▸ What you have to do
Reproduce the entries word for word but drop every picture.

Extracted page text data
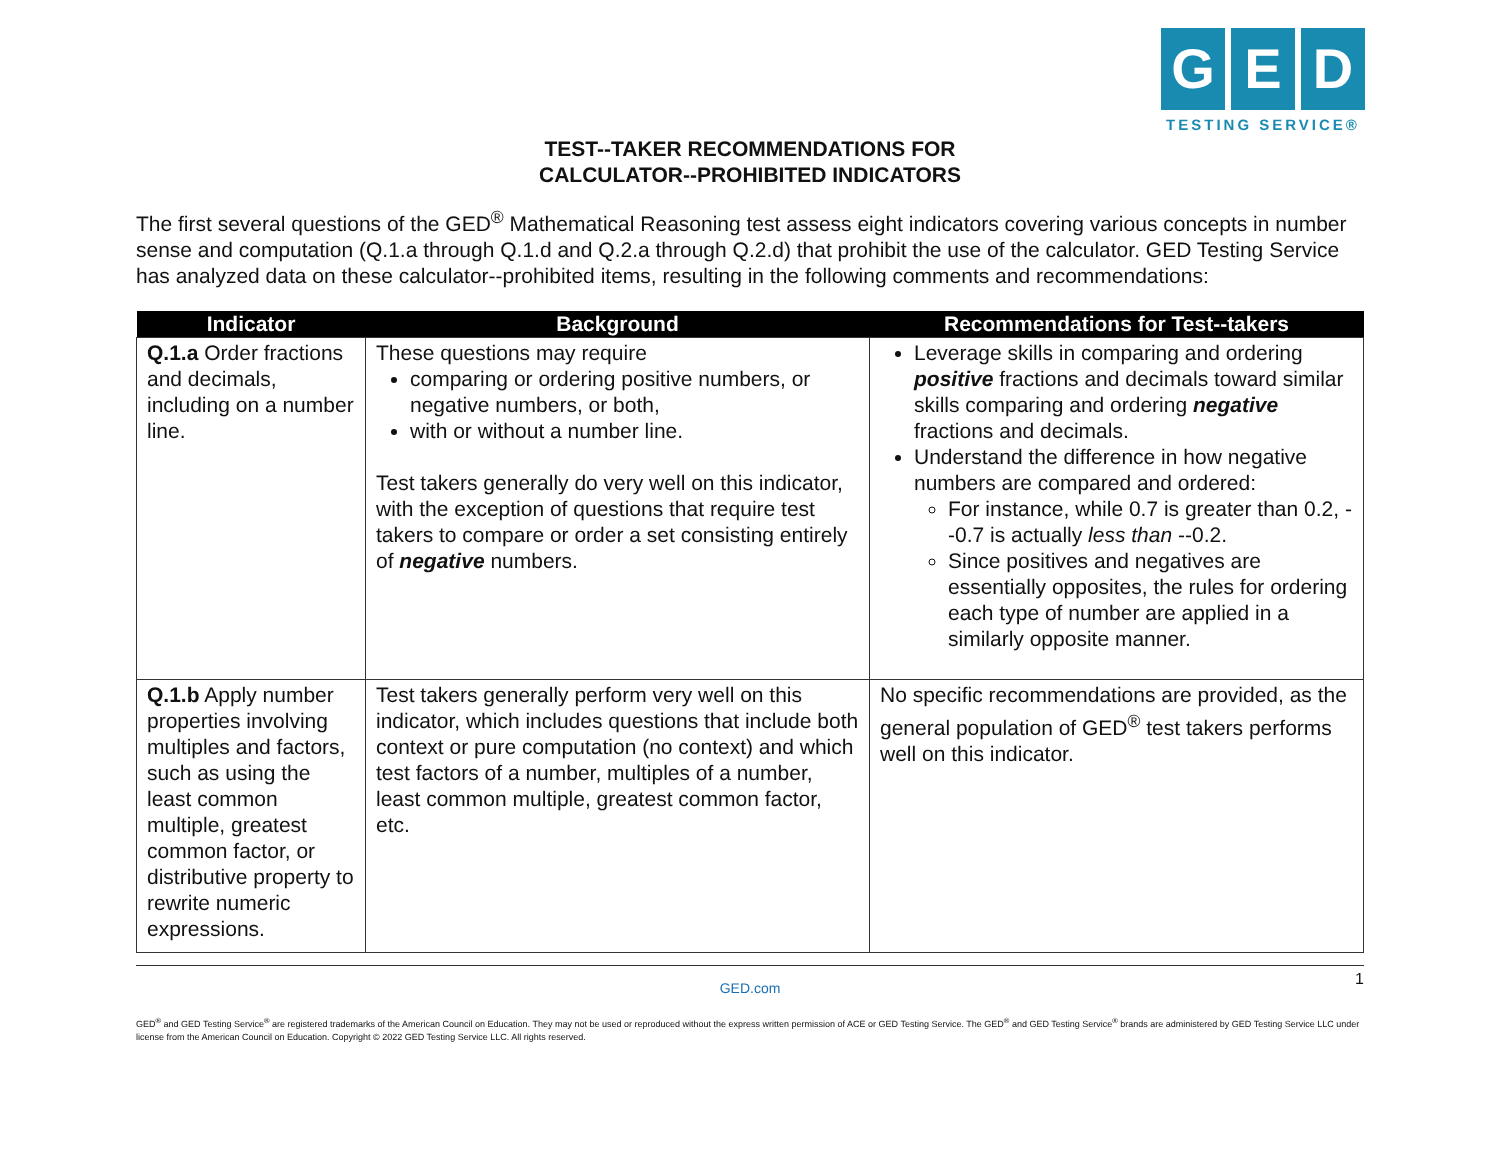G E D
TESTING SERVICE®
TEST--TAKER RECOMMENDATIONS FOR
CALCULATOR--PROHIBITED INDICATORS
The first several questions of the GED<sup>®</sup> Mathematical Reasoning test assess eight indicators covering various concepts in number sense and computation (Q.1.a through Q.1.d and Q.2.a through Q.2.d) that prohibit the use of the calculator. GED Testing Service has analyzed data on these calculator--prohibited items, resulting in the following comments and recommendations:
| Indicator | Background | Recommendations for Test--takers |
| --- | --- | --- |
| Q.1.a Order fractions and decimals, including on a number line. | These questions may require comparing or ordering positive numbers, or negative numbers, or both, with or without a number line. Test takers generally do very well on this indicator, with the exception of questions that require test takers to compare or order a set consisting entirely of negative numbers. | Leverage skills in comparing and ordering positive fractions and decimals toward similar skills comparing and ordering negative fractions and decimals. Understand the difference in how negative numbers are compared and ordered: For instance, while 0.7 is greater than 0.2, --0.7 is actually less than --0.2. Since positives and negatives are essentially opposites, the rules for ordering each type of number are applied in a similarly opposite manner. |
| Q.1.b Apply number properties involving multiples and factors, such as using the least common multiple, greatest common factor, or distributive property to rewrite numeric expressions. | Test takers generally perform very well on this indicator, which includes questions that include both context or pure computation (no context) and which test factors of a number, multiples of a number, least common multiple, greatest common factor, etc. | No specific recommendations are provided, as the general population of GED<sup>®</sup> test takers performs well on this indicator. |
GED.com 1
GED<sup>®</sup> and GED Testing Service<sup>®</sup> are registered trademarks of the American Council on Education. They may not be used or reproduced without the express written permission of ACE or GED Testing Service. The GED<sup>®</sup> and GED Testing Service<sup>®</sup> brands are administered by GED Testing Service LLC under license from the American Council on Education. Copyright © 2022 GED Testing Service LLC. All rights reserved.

▸ Result of this exercise
G E D
TESTING SERVICE®
TEST--TAKER RECOMMENDATIONS FOR
CALCULATOR--PROHIBITED INDICATORS
The first several questions of the GED<sup>®</sup> Mathematical Reasoning test assess eight indicators covering various concepts in number sense and computation (Q.1.a through Q.1.d and Q.2.a through Q.2.d) that prohibit the use of the calculator. GED Testing Service has analyzed data on these calculator--prohibited items, resulting in the following comments and recommendations:
| Indicator | Background | Recommendations for Test--takers |
| --- | --- | --- |
| Q.1.a Order fractions and decimals, including on a number line. | These questions may require comparing or ordering positive numbers, or negative numbers, or both, with or without a number line. Test takers generally do very well on this indicator, with the exception of questions that require test takers to compare or order a set consisting entirely of negative numbers. | Leverage skills in comparing and ordering positive fractions and decimals toward similar skills comparing and ordering negative fractions and decimals. Understand the difference in how negative numbers are compared and ordered: For instance, while 0.7 is greater than 0.2, --0.7 is actually less than --0.2. Since positives and negatives are essentially opposites, the rules for ordering each type of number are applied in a similarly opposite manner. |
| Q.1.b Apply number properties involving multiples and factors, such as using the least common multiple, greatest common factor, or distributive property to rewrite numeric expressions. | Test takers generally perform very well on this indicator, which includes questions that include both context or pure computation (no context) and which test factors of a number, multiples of a number, least common multiple, greatest common factor, etc. | No specific recommendations are provided, as the general population of GED<sup>®</sup> test takers performs well on this indicator. |
GED.com 1
GED<sup>®</sup> and GED Testing Service<sup>®</sup> are registered trademarks of the American Council on Education. They may not be used or reproduced without the express written permission of ACE or GED Testing Service. The GED<sup>®</sup> and GED Testing Service<sup>®</sup> brands are administered by GED Testing Service LLC under license from the American Council on Education. Copyright © 2022 GED Testing Service LLC. All rights reserved.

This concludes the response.